= Resident Coordinator =

United Nations official

The United Nations Resident Coordinator (RC) is the highest-ranking representative of the United Nations (UN) development system in a country. The RC leads the United Nations Country Team (UNCT) and coordinates UN support to countries to implement the 2030 Agenda for Sustainable Development. The RC is the designated representative of the Secretary-General at the country level and reports to the Secretary-General.

The Resident Coordinator system brings together all United Nations entities carrying out operational activities for development at the country level, regardless of the nature of their presence in the country. At the country level, the system comprises the RC, the UNCT and the Resident Coordinator's Office (RCO).
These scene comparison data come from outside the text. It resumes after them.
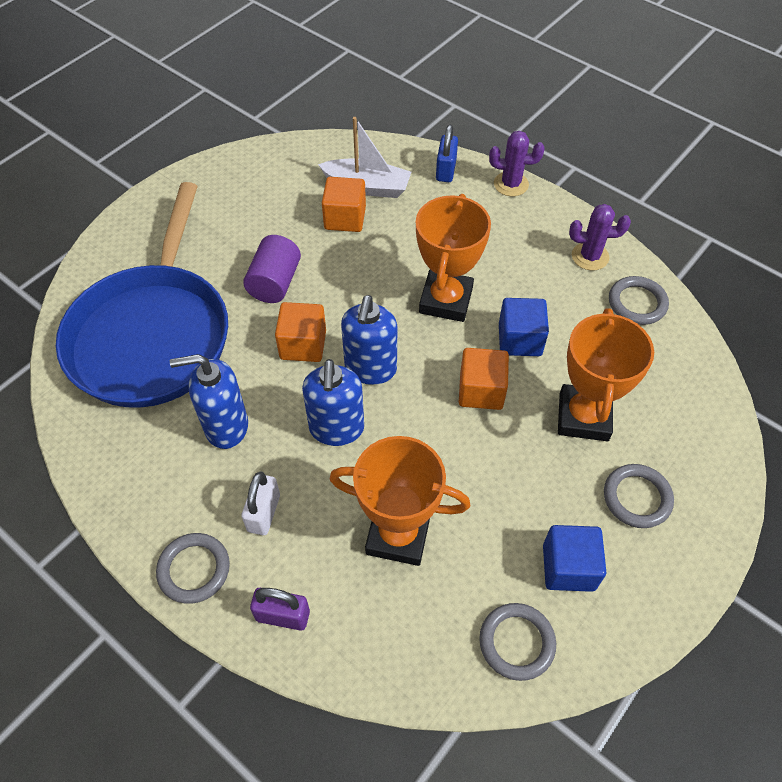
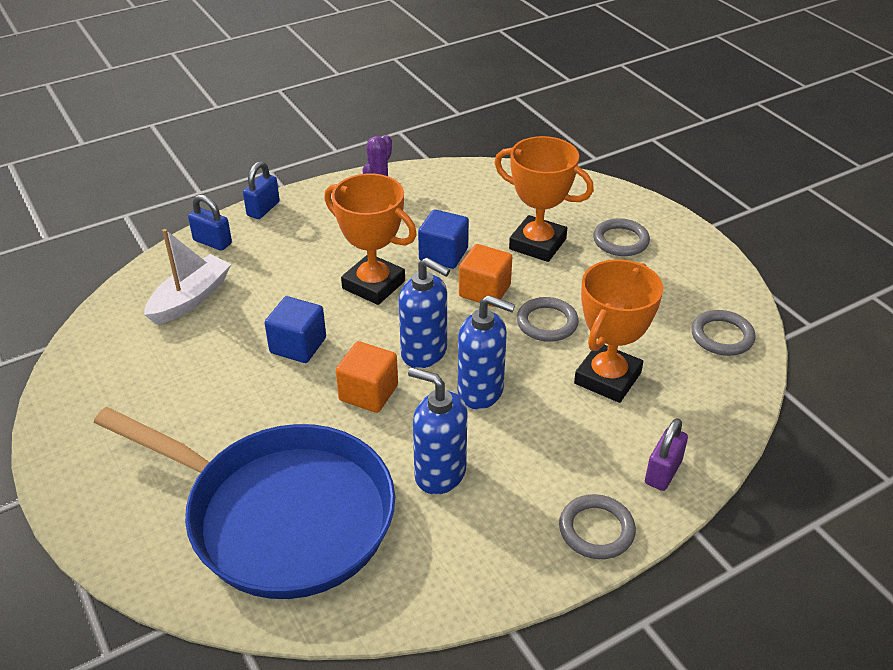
camera: 70 degrees left, 15 degrees down
blue soap dispenser [170,354,248,449] -> blue soap dispenser turned 105 degrees clockwise [408,367,467,495]
white padlock [241,471,280,535] -> none
purple cylinder [243,235,301,303] -> none
orange cube [322,177,366,232] -> none
purple cactus [489,131,545,196] -> blue padlock [243,161,280,219]
blue cube [543,525,607,592] -> blue cube moved to [265,296,326,363]
grey ring [609,276,669,325] -> grey ring moved to [517,297,579,342]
The United Nations Development Coordination Office supports the system at the regional and global levels.

==Responsibilities==
The RC represents the United Nations at the highest levels of government and engages with civil society, bilateral and multilateral partners, academia and the private sector. In consultation with the host Government, the RC leads the UNCT in developing, implementing, monitoring and reporting on the United Nations Sustainable Development Cooperation Framework. The RC also coordinates operational activities for development of the United Nations in support of national implementation of the 2030 Agenda; promotes the values, standards and principles of the Charter of the United Nations, including human rights, gender equality and the principle of 'Leaving No One Behind'; and provides strategic direction and oversight for the Resident Coordinator's Office.

==Humanitarian and mission settings==
When international humanitarian assistance is required and no separate Humanitarian Coordinator (HC) has been designated, the RC leads and coordinates the response efforts of United Nations entities and other relevant humanitarian actors. An RC may be designated as HC by the Emergency Relief Coordinator, in which case the official serves as RC/HC. In conflict and post-conflict settings, the RC also promotes coordination and coherence between the work of the UNCT and that of United Nations peacekeeping or political missions. In integrated mission settings, the RC also serves as Deputy Special Representative of the Secretary-General (DSRSG) or Deputy Special Coordinator (DSC).

==2019 reform==
On 1 January 2019, the RC function was formally separated from that of the Resident Representative of the United Nations Development Programme, and the reformed RC system was placed within the United Nations Secretariat. General Assembly resolution 72/279 endorsed the repositioning of the United Nations development system that led to this reform.